Segment Start: Exercise materials

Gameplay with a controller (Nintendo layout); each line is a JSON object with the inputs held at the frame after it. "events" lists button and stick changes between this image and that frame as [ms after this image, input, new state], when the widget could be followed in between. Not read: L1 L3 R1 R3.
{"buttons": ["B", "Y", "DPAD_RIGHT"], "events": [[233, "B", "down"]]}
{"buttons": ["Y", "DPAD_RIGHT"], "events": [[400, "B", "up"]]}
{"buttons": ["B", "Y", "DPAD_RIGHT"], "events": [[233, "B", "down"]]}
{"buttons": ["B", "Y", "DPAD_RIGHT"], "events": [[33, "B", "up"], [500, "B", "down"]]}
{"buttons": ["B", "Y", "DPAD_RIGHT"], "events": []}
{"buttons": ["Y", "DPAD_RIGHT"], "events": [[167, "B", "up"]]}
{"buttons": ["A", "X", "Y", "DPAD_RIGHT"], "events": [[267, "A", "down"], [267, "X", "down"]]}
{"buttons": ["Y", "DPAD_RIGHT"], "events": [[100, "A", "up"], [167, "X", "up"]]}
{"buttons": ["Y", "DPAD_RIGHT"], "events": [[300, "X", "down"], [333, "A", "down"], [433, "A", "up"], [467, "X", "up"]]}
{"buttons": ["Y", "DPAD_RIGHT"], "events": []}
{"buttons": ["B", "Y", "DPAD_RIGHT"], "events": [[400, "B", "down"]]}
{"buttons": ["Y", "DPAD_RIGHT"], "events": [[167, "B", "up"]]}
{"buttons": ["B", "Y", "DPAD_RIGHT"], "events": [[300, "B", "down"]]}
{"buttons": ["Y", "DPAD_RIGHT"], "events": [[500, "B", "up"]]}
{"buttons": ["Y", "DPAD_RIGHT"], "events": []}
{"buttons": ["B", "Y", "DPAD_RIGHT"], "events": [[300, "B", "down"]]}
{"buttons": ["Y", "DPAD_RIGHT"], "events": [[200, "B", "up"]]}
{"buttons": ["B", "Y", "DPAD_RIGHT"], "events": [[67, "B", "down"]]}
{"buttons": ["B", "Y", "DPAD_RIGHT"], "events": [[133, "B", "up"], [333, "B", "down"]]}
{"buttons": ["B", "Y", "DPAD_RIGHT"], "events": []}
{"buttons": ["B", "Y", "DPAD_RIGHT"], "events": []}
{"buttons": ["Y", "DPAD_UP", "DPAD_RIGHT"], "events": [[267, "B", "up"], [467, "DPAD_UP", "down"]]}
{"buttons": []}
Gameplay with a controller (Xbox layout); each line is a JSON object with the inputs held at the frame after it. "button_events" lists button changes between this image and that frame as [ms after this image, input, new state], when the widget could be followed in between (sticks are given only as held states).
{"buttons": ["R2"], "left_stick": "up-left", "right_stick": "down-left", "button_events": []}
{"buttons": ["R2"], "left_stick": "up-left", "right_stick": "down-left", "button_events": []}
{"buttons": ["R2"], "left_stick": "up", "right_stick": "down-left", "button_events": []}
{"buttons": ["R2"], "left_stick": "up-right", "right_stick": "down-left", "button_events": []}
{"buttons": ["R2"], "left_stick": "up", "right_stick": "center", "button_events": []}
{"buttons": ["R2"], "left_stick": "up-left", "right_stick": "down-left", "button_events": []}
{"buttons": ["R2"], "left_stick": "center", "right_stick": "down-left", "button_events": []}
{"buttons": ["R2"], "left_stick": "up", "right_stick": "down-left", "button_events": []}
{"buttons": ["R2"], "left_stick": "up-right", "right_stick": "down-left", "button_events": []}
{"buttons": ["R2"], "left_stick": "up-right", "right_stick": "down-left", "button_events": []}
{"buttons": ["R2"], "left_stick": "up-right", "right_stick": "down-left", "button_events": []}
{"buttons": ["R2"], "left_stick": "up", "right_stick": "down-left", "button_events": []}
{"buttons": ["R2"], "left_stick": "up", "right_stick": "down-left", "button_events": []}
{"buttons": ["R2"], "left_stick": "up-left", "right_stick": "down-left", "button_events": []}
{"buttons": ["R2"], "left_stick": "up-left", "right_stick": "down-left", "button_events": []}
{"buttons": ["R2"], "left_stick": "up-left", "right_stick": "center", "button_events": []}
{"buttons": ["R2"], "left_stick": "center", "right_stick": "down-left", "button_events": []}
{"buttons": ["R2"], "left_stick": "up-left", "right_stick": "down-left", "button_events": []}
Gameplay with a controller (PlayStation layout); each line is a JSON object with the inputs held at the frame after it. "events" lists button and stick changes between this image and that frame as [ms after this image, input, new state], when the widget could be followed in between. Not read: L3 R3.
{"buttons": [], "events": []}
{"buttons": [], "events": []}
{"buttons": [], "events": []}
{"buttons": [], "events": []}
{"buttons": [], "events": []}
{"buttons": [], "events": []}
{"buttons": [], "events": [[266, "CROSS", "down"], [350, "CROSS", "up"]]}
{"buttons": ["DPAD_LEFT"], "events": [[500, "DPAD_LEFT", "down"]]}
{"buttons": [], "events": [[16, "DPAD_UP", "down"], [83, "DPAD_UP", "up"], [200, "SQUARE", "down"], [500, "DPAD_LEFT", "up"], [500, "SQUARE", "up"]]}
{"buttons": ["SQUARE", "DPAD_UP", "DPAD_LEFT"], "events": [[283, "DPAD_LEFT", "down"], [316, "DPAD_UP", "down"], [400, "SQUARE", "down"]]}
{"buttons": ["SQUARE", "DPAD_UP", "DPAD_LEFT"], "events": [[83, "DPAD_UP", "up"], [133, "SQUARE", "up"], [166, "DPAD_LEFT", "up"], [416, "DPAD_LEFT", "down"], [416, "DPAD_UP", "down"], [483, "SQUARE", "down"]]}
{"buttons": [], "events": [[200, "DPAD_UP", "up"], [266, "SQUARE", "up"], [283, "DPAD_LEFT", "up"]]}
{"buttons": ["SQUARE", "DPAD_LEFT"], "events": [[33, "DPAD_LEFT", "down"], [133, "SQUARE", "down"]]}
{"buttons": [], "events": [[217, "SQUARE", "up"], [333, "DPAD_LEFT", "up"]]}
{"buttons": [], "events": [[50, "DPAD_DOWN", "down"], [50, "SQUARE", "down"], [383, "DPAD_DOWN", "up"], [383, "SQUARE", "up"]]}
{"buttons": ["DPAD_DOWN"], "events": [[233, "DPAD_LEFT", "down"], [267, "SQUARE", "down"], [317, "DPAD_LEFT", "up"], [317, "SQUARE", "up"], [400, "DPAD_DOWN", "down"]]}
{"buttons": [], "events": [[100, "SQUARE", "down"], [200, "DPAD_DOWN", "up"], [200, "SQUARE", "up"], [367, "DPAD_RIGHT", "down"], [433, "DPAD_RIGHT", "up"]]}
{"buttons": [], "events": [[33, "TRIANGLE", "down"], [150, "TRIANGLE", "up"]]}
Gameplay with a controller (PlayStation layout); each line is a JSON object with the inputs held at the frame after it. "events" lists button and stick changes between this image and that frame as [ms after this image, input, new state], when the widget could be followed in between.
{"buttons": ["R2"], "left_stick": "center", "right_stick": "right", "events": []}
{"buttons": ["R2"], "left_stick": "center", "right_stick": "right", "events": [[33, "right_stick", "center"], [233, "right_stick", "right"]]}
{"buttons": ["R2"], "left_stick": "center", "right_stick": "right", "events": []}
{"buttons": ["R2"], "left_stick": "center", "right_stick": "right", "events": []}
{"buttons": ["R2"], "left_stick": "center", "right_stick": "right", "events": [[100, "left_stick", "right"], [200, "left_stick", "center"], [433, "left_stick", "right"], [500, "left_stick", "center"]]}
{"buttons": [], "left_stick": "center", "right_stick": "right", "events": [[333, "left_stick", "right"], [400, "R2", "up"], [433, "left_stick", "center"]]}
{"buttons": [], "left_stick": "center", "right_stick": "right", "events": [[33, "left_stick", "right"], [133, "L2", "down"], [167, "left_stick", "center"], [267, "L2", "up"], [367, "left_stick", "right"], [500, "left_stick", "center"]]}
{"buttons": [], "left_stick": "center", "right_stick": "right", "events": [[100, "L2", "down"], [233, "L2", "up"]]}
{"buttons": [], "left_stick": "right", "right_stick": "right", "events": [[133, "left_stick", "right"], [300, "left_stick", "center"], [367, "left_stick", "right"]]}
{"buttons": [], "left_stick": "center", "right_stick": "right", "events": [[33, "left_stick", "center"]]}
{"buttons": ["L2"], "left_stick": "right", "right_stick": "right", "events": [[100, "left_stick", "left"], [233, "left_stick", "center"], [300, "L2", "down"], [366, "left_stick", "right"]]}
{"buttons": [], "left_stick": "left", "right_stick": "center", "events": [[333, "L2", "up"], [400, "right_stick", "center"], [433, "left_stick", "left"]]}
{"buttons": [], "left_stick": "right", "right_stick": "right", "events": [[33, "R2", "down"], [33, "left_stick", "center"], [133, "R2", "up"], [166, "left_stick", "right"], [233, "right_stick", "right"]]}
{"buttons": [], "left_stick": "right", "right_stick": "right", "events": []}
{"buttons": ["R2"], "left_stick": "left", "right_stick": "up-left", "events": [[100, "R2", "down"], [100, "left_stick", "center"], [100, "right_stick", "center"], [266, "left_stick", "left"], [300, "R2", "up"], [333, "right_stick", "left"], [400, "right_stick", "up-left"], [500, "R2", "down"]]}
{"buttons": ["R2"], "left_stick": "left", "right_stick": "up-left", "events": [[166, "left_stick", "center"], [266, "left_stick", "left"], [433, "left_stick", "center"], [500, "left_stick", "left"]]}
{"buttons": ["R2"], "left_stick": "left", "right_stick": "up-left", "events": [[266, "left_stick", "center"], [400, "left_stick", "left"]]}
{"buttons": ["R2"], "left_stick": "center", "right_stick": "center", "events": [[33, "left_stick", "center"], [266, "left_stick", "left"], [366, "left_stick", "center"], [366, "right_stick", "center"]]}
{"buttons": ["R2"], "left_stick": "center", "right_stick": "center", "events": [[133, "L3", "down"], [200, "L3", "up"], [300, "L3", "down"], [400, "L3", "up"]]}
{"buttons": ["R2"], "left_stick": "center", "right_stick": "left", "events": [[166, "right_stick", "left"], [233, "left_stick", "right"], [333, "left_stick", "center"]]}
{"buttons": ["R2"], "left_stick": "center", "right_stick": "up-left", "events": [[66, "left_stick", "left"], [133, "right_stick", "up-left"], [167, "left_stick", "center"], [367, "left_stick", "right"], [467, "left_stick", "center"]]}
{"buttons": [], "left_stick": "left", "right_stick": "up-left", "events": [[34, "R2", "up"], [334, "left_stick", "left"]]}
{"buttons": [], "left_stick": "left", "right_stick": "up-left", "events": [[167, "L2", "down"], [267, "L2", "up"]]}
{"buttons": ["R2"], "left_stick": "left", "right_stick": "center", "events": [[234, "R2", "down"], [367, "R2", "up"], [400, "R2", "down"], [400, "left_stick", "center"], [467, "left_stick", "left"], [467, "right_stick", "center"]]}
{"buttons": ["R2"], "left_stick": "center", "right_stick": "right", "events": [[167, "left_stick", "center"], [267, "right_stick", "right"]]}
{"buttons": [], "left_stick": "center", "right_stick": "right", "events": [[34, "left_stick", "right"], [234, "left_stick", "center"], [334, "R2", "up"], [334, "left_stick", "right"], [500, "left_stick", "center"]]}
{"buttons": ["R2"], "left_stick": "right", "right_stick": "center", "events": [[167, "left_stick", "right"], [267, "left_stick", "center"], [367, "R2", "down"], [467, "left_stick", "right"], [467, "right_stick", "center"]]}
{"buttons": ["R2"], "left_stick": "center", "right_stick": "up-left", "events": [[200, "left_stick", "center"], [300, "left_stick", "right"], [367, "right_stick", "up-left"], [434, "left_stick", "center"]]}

Segment End: Exercise materials

-- Work to be completed --
Copy out each line of the data that includes the string "PlayStation".

-- Your solution --
Gameplay with a controller (PlayStation layout); each line is a JSON object with the inputs held at the frame after it. "events" lists button and stick changes between this image and that frame as [ms after this image, input, new state], when the widget could be followed in between. Not read: L3 R3.
Gameplay with a controller (PlayStation layout); each line is a JSON object with the inputs held at the frame after it. "events" lists button and stick changes between this image and that frame as [ms after this image, input, new state], when the widget could be followed in between.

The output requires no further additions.